ギターを始めて1年目位の中三の頃、
プロのギタリストみたいにギンギンのアドリブを弾けることを夢見ていた。
でもどうしたらいいのか全く分からなくて、
色んなギタリストの若い頃の練習方法を本なんかで調べてたら、
みんな自分の好きなプレーヤーのコピーをして、
そこから自分のスタイルを作っていったって書いてあった。
当時俺が好きだったギタリストはほとんど黒人ブルースギタリストの影響を受けていたので、
じゃあ、俺も♪ってことで、
最初はT・ボーン・ウォーカーやBBキングのレコードを買って来てそれらのコピーを始めた。
ところが当時の俺にとっては黒人ブルースは生々しくて濃くてちょっと取っつきにくかったのよね。
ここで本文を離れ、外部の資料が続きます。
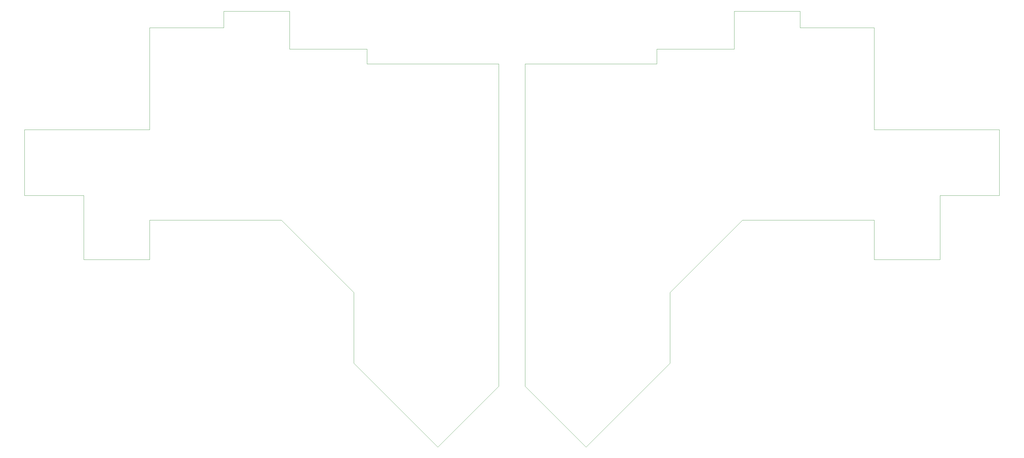
<source format=gm1>
G04 #@! TF.GenerationSoftware,KiCad,Pcbnew,7.0.1*
G04 #@! TF.CreationDate,2023-04-24T22:18:50+02:00*
G04 #@! TF.ProjectId,yeti,79657469-2e6b-4696-9361-645f70636258,rev?*
G04 #@! TF.SameCoordinates,Original*
G04 #@! TF.FileFunction,Profile,NP*
%FSLAX46Y46*%
G04 Gerber Fmt 4.6, Leading zero omitted, Abs format (unit mm)*
G04 Created by KiCad (PCBNEW 7.0.1) date 2023-04-24 22:18:50*
%MOMM*%
%LPD*%
G01*
G04 APERTURE LIST*
G04 #@! TA.AperFunction,Profile*
%ADD10C,0.100000*%
G04 #@! TD*
G04 APERTURE END LIST*
D10*
X17780000Y-71628000D02*
X17780000Y-91440000D01*
X38100000Y-19812000D02*
X60960000Y-19812000D01*
X127000000Y-149352000D02*
X101092000Y-123444000D01*
X38100000Y-91440000D02*
X17780000Y-91440000D01*
X101092000Y-101600000D02*
X78740000Y-79248000D01*
X238760000Y-14732000D02*
X218440000Y-14732000D01*
X261620000Y-79248000D02*
X261620000Y-91440000D01*
X-508000Y-51308000D02*
X38100000Y-51308000D01*
X218440000Y-14732000D02*
X218440000Y-26416000D01*
X145796000Y-30988000D02*
X145796000Y-130556000D01*
X105156000Y-26416000D02*
X105156000Y-30988000D01*
X198628000Y-123444000D02*
X198628000Y-101600000D01*
X38100000Y-79248000D02*
X38100000Y-91440000D01*
X145796000Y-130556000D02*
X127000000Y-149352000D01*
X218440000Y-26416000D02*
X194564000Y-26416000D01*
X78740000Y-79248000D02*
X38100000Y-79248000D01*
X153924000Y-30988000D02*
X153924000Y-130556000D01*
X81280000Y-14732000D02*
X81280000Y-26416000D01*
X194564000Y-26416000D02*
X194564000Y-30988000D01*
X-508000Y-71628000D02*
X-508000Y-51308000D01*
X261620000Y-91440000D02*
X281940000Y-91440000D01*
X60960000Y-14732000D02*
X60960000Y-19812000D01*
X300228000Y-71628000D02*
X281940000Y-71628000D01*
X300228000Y-71628000D02*
X300228000Y-51308000D01*
X194564000Y-30988000D02*
X153924000Y-30988000D01*
X172720000Y-149352000D02*
X198628000Y-123444000D01*
X198628000Y-101600000D02*
X220980000Y-79248000D01*
X153924000Y-130556000D02*
X172720000Y-149352000D01*
X300228000Y-51308000D02*
X261620000Y-51308000D01*
X220980000Y-79248000D02*
X261620000Y-79248000D01*
X-508000Y-71628000D02*
X17780000Y-71628000D01*
X60960000Y-14732000D02*
X81280000Y-14732000D01*
X238760000Y-14732000D02*
X238760000Y-19812000D01*
X101092000Y-123444000D02*
X101092000Y-101600000D01*
X261620000Y-51308000D02*
X261620000Y-19812000D01*
X105156000Y-30988000D02*
X145796000Y-30988000D01*
X38100000Y-51308000D02*
X38100000Y-19812000D01*
X81280000Y-26416000D02*
X105156000Y-26416000D01*
X261620000Y-19812000D02*
X238760000Y-19812000D01*
X281940000Y-71628000D02*
X281940000Y-91440000D01*
M02*

</source>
それで背伸びは止めて、素直に、その時好きだったクラプトンのコピーをしようと、
ただし、クリームより古い時代のクラプトン、
ブルースばっかしやってた頃のクラプトンをコピーしてみる事にして買ったのがこの2枚組アルバム。
タイトルは「ブルースの世界」。
聞いてぶったまげた。
他のどの時代のクラプトンよりも弾きまくってるのよ。
曲は全部ブルースで、クリーム時代みたいにプロデューサーに注文つけられて渋々弾いてる様な、
そんな甘っちょろいフレーズなんかは全く無し!!
出だしはオーティス・ラッシュの「オールユアラブ」。
ソロはワンコーラスのみなんだけど、
メジャースケールとブルーススケールを見事に使いこなして、完璧なフレージング。
盛り上げ方も、エンディングのフレーズも言う事無し。
これは全曲完全コピーするしかねぇ!!と、早くも1曲目でやられてしまったのだった。
続く2曲目は「ゼイ・コール・イット・ストーミー・マンデイ」。
これは正に白眉!!
ギターソロのフェイドインから始まるこの曲。鬼のようにこれでもかと弾きまくる。
スローブルースのギターソロはこうやって弾け!!ってー感じの1曲。
クリームで世界的に評価を得る前に、すでにクラプトンは完成されていたのだった。
なんと、この時まだ21才っすよ、あーた!!
3曲目の「ロンリー・イヤーズ」とB面2曲目の「ランブリン・オン・マイ・マインド」は、
カントリー・ブルースのエレキギター版とでも言うか、
ギター1本で歌のバックをやるんならこうやれ!! みたいな演奏が聴ける曲。
4曲目、フレディ・キングの曲「ハイダウェイ」と、B面の1曲目の「ステッピン・アウト」、
5曲目の「バーナード・ジェンキンス」は、インストブルースの教科書的な演奏。
トリッキーなプレイなんか無くっても、アイディアと歌心で深い世界を作り出せるというお手本だな。
その他にもバッキングの勉強になる演奏や、
オーティス・スパン、チャンピオン・ジャック・デュプリーというブルースメンとの競演、
当時クリエイションと言うバンドのリーダーでギタリストの竹田和夫氏の解説なんかも聞ける。
俺のギターの基礎はこのレコードによって作られたと言っても過言ではないなぁ。
1枚目は全曲完全コピーして、脂っこい所は今でも弾けるくらい弾き込んだ。
このアルバムは、ギターを弾かない人でも、ブルースに触れるにはいい入門になるだろうし、
クラプトンファンだったら是非聞いでもらいたい、クラプトンの原点、ここにあり!! の1枚だなぁ。